Shallow clone for Unity Catalog tables
Important
Shallow clone support for Unity Catalog managed tables is in Public Preview in Databricks Runtime 13.3 and above. Shallow clone support for Unity Catalog external table is in Public Preview in Databricks Runtime 14.2 and above.
You can use shallow clone to create new Unity Catalog tables from existing Unity Catalog tables. Shallow clone support for Unity Catalog allows you to create tables with access control privileges independent from their parent tables without needing to copy underlying data files.
Important
You can only clone Unity Catalog managed tables to Unity Catalog managed tables and Unity Catalog external tables to Unity Catalog external tables. VACUUM
behavior differs between managed and external tables. See Vacuum and Unity Catalog shallow clones.

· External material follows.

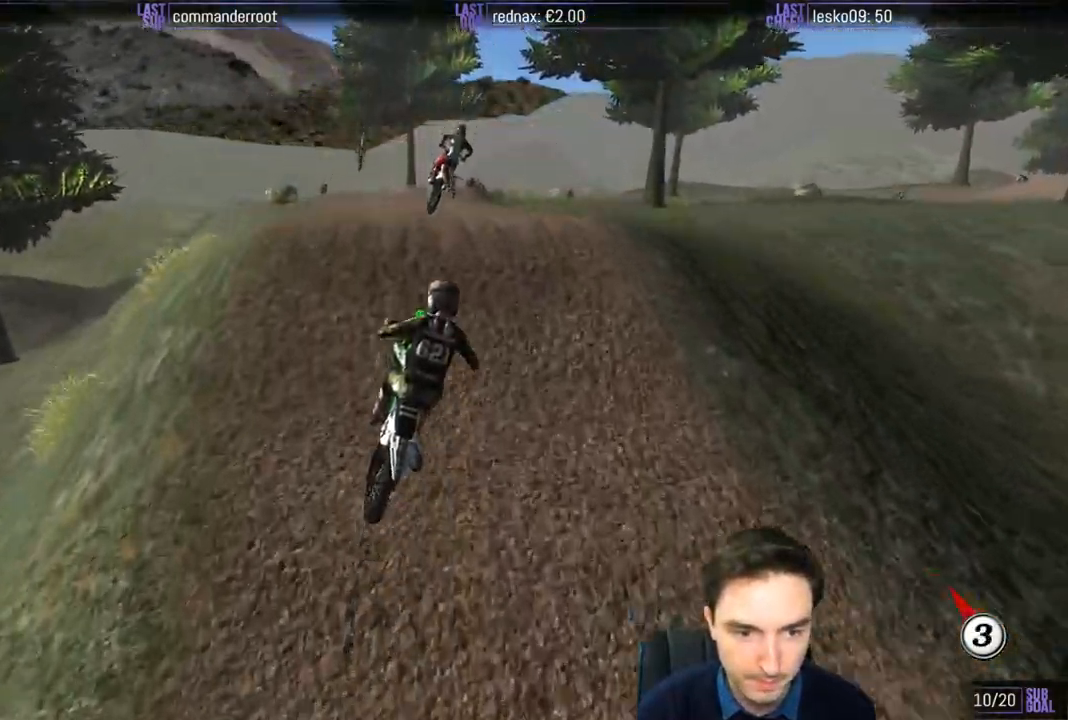
{"buttons": [], "left_stick": "left", "right_stick": "center", "events": [[83, "A", "up"], [150, "left_stick", "right"], [317, "left_stick", "center"], [483, "left_stick", "left"]]}
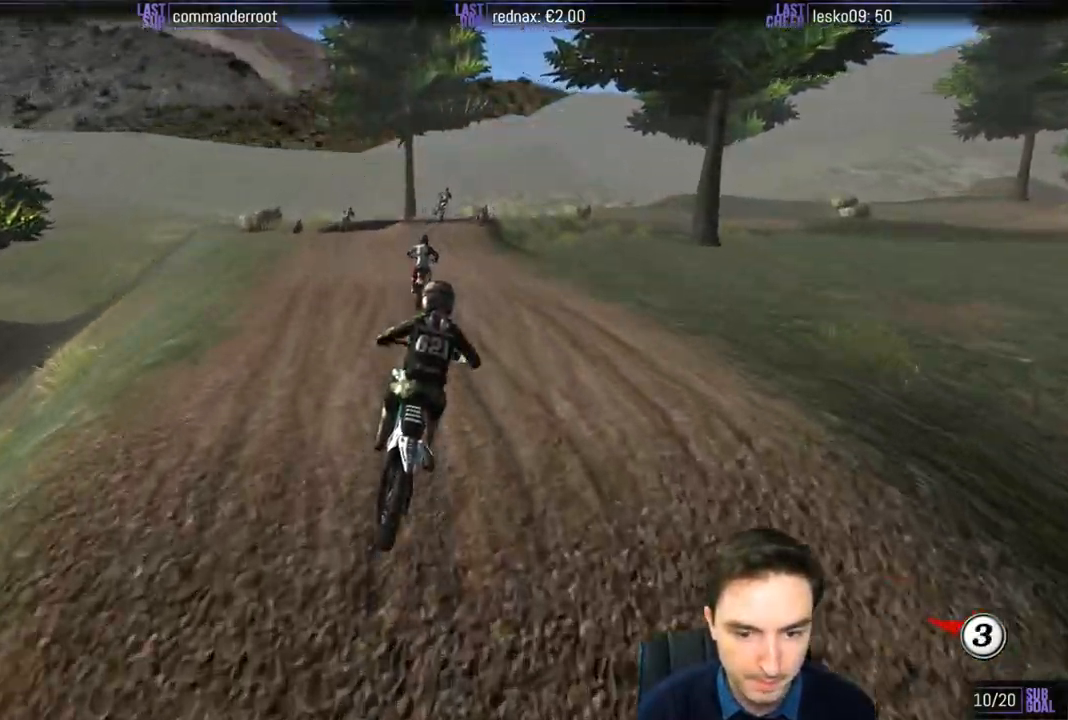
{"buttons": ["R2"], "left_stick": "center", "right_stick": "center", "events": [[150, "R2", "down"], [317, "left_stick", "center"]]}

For more on Delta clone, see Clone a table on Azure Databricks.
For more on Unity Catalog tables, see What are tables and views?.
Create a shallow clone on Unity Catalog
You can create a shallow clone in Unity Catalog using the same syntax available for shallow clones throughout the product, as shown in the following syntax example:
CREATE TABLE <catalog-name>.<schema-name>.<target-table-name> SHALLOW CLONE <catalog-name>.<schema-name>.<source-table-name>
To create a shallow clone on Unity Catalog, you must have sufficient privileges on both the source and target resources, as detailed in the following table:
Resource | Permissions required |
---|---|
Source table | SELECT |
Source schema | USE SCHEMA |
Source catalog | USE CATALOG |
Target schema | USE SCHEMA , CREATE TABLE |
Target catalog | USE CATALOG |
Target external location (external tables only) | CREATE EXTERNAL TABLE |
Like other create table statements, the user who creates a shallow clone is the owner of the target table. The owner of a target cloned table can control the access rights for that table independently of the source table.
Note
The owner of a cloned table might be different than the owner of a source table.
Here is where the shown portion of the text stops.